Glimpse Inside Freeport Stem Cell Clinic


Tribune Freeport Reporter


OKYANOS Cell Therapy Clinic held its first open house on Friday allowing persons inside for a guided tour and to see how stem cell therapy is performed at the facility in Freeport.

Many persons took advantage of this rare opportunity and were able to see the Philips cath lab – the most advanced cardiac catheterisation lab used for adult stem cell therapy.

Visitors were taken on a 15-minute tour in groups of about 10 at a time. The clinic, which was built at a cost of some $10m, opened last October and occupies the entire the second floor of the First Commercial Building.

It is the first stem cell therapy facility of its kind in The Bahamas, treating patients with advanced coronary heart disease, as well as a variety of other illnesses and conditions, with marked success.

Todd Malan, chief cell therapy officer at Okyanos, said the purpose of the open house was to inform people about what the facility and stem cell therapy is all about.

“We have been here working hard to get ourselves established and to get everything working well since October, and we really had some incredible success,” he told The Tribune.

“Some of that success has been with people here on the island that have talked to their friends and neighbours and say ‘this is what these guys are doing.’ But, for the most part people drive by everyday and say ‘there is that stem cell place, what do they do?’.”

Dr Malan said that adult stem cell treatment can cover a broad range of illnesses and conditions, including persons with poor blood flow, heart disease, and degeneration of tissue or organs, such as patients with rheumatoid arthritis. He said that diabetic patients, and persons with Multiple Sclerosis can also be treated with adult stem cell therapy.

“We have treated patients (here) in their 80s and in their teens also,” he said.

According to Dr Malan, the stem cell therapy procedure is very safe and recovery is quick, with patients leaving the same day.

He noted that persons with arthritic knee problems will be told by their doctors that they will have to get joint replacement surgery when they can no longer bear the pain.

“With that, there is so much down time discomfort and paint associated with that, and while you can function well, you are still limited in your activities because you have an artificial joint,” said Dr Malan.

However, he explained that stem cells actually rebuild damaged cartilage.

“Stem cells regrow the blood supply so that the cartilage can last longer so we can really restore you back to normal and so you don’t need to undergo such a dramatic surgery,” he explained.

During the tour, visitors were shown a Cytori device, which is used to separate stem cells from the fat tissue, which is extracted from the patient. This process takes two-and-a half hours, and can yield 20 million to 170 million stem cells.

When asked whether they have encountered any challenges when administering stem cell therapy to patients, Dr Malan said the procedure is very safe.

“Thousands of these procedures are done throughout the world and they are safe; statistically, it is safer to have this procedure done than to drive your car,” said Dr Malan, who has been involved with stem cell research since 2009.

“We do take care of some very sick patients with severe heart disease and immune disorders.
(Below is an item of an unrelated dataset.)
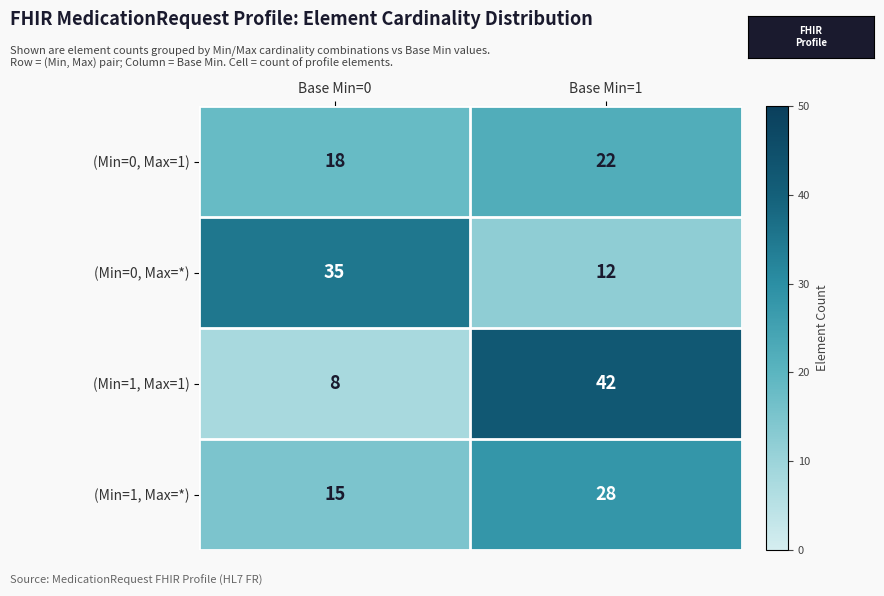

What is the approximate value of (Min=1, Max=*) at Base Min=1?

28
When dealing with them, even though it is a minor procedure, we still have to have the capability of taking care of some really sick patients, and we have a wonderful facility that has capability of dealing with a wide verity of illnesses and conditions,” he said.

There are five recovery rooms that are equipped as ICU units at the facility. The total time that patients spend at the clinic is from five to six hours, depending on the kind of treatment, and cardiac patients spend 12 hours.

The clinic has treated a fair number of patients from Grand Bahama and Nassau for everything from heart disease to Alzheimer’s and joint disease.

“We are very impressed with how quickly the word has spread among folks on the island in regards to (a) treatment option that is better than anything available in the US,” Dr Malan said.